[THE DATA — start]
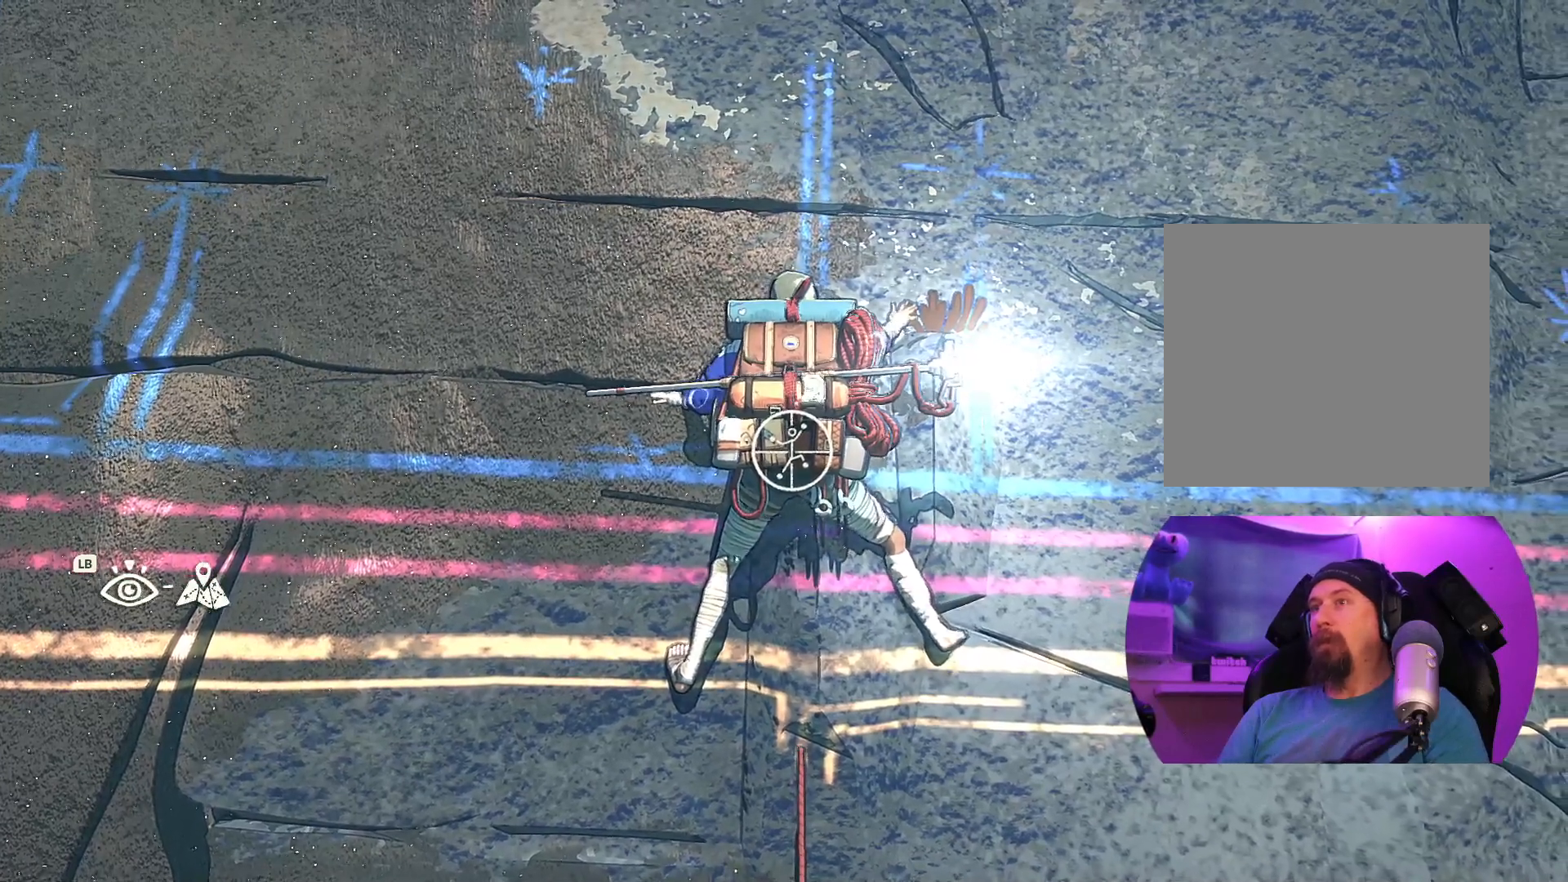
{"buttons": ["R1"], "left_stick": "down-left", "right_stick": "center", "events": [[83, "left_stick", "down-left"]]}
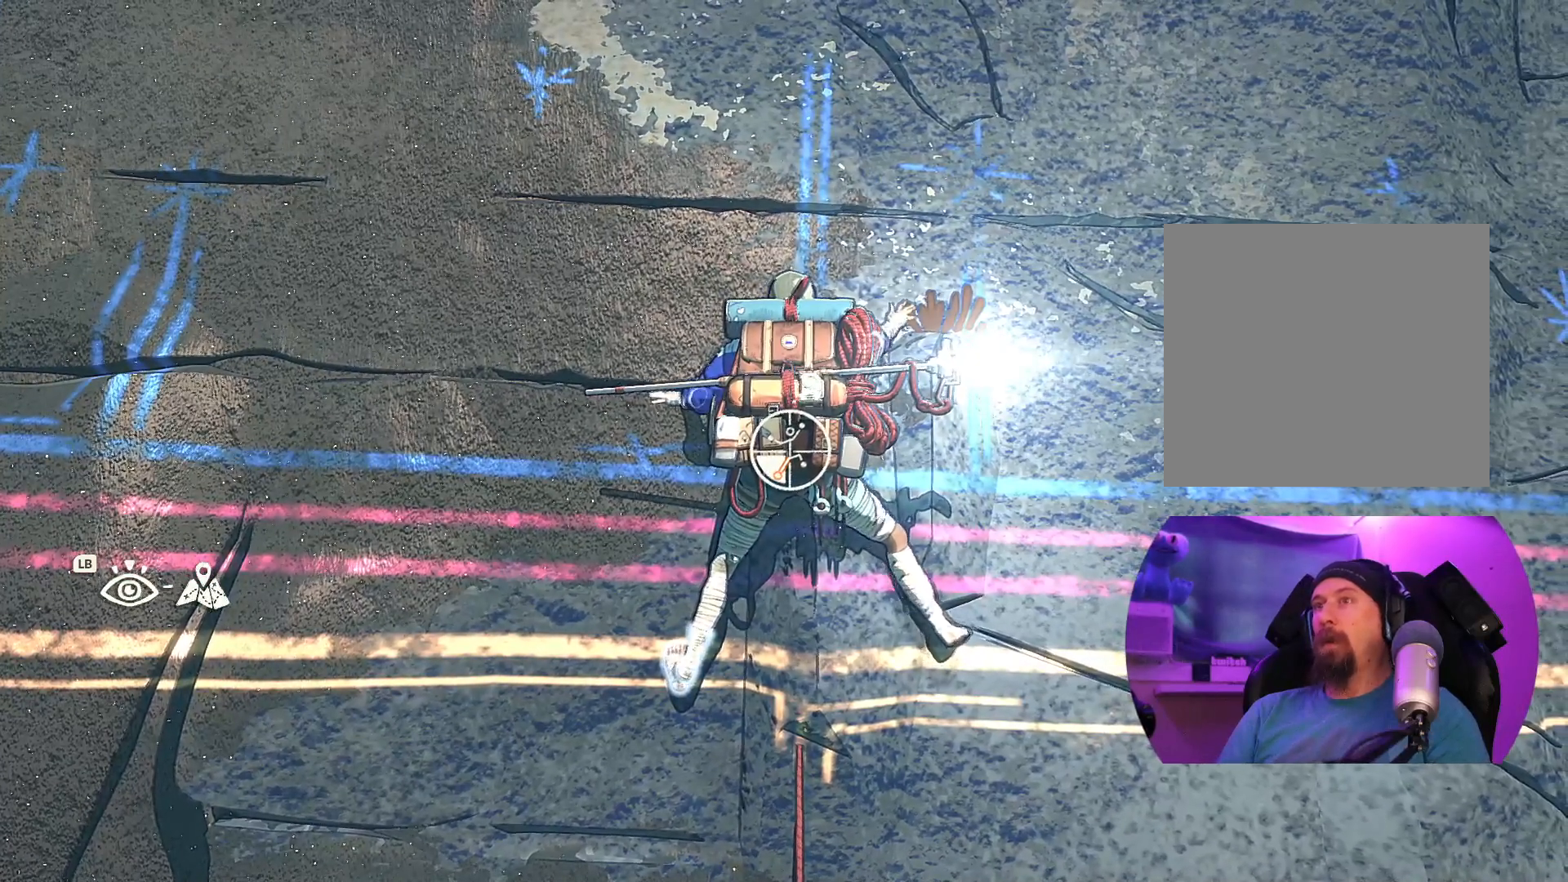
{"buttons": ["R1"], "left_stick": "down-left", "right_stick": "center", "events": []}
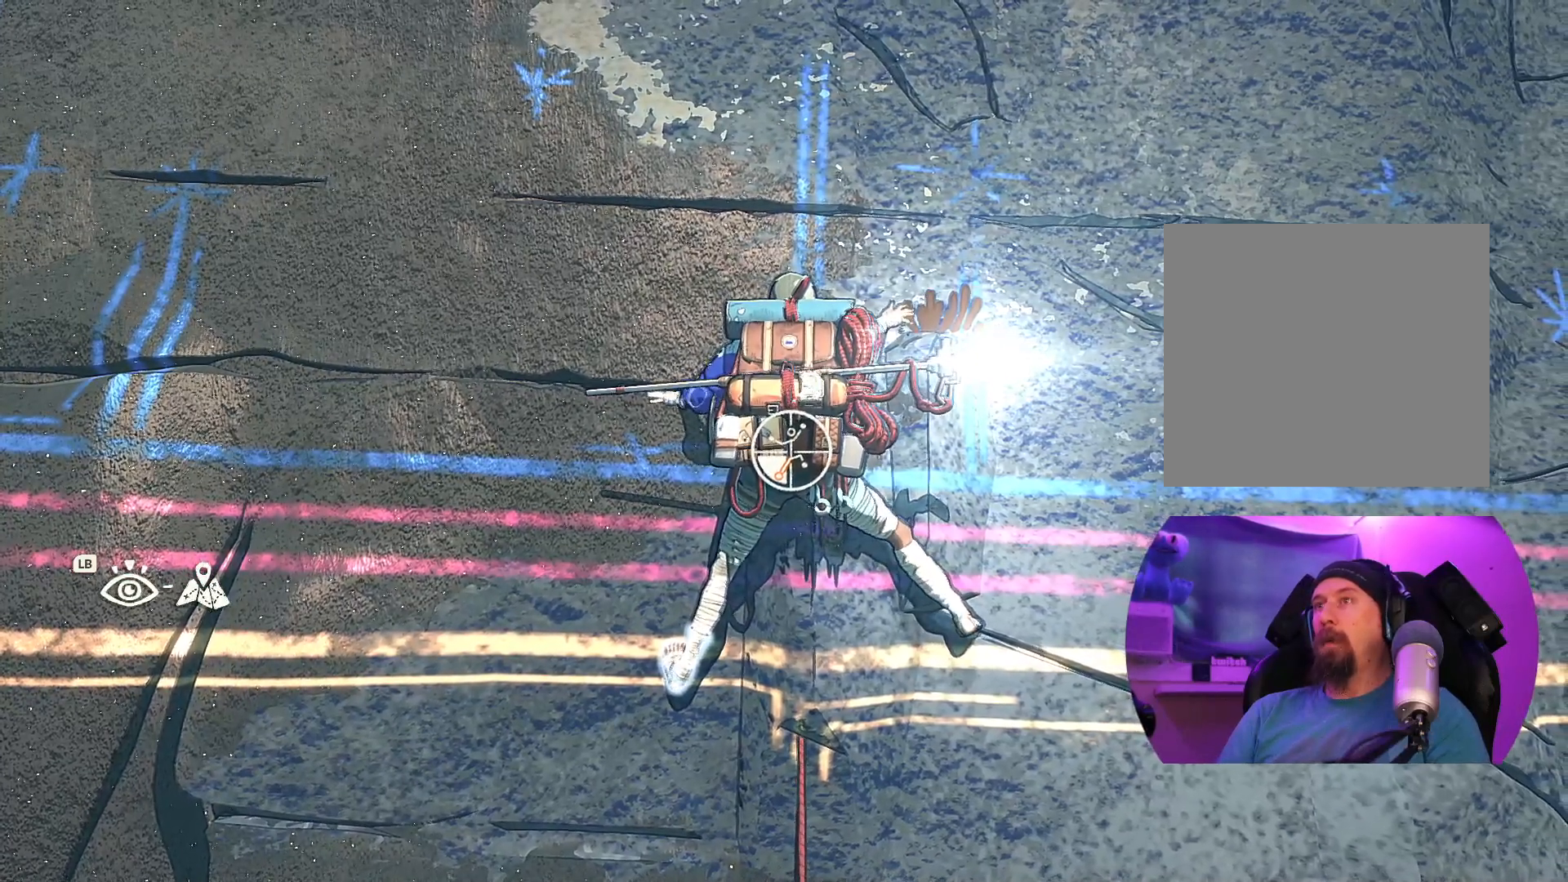
{"buttons": [], "left_stick": "up", "right_stick": "center", "events": [[317, "R1", "up"], [317, "left_stick", "left"], [483, "left_stick", "up"]]}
[THE DATA — finish]
- _ACTION ITEM_
In full and without change, repeat the material above, minus the pictures.

- _SOLUTION TO THE PROBLEM_
{"buttons": ["R1"], "left_stick": "down-left", "right_stick": "center", "events": [[83, "left_stick", "down-left"]]}
{"buttons": ["R1"], "left_stick": "down-left", "right_stick": "center", "events": []}
{"buttons": [], "left_stick": "up", "right_stick": "center", "events": [[317, "R1", "up"], [317, "left_stick", "left"], [483, "left_stick", "up"]]}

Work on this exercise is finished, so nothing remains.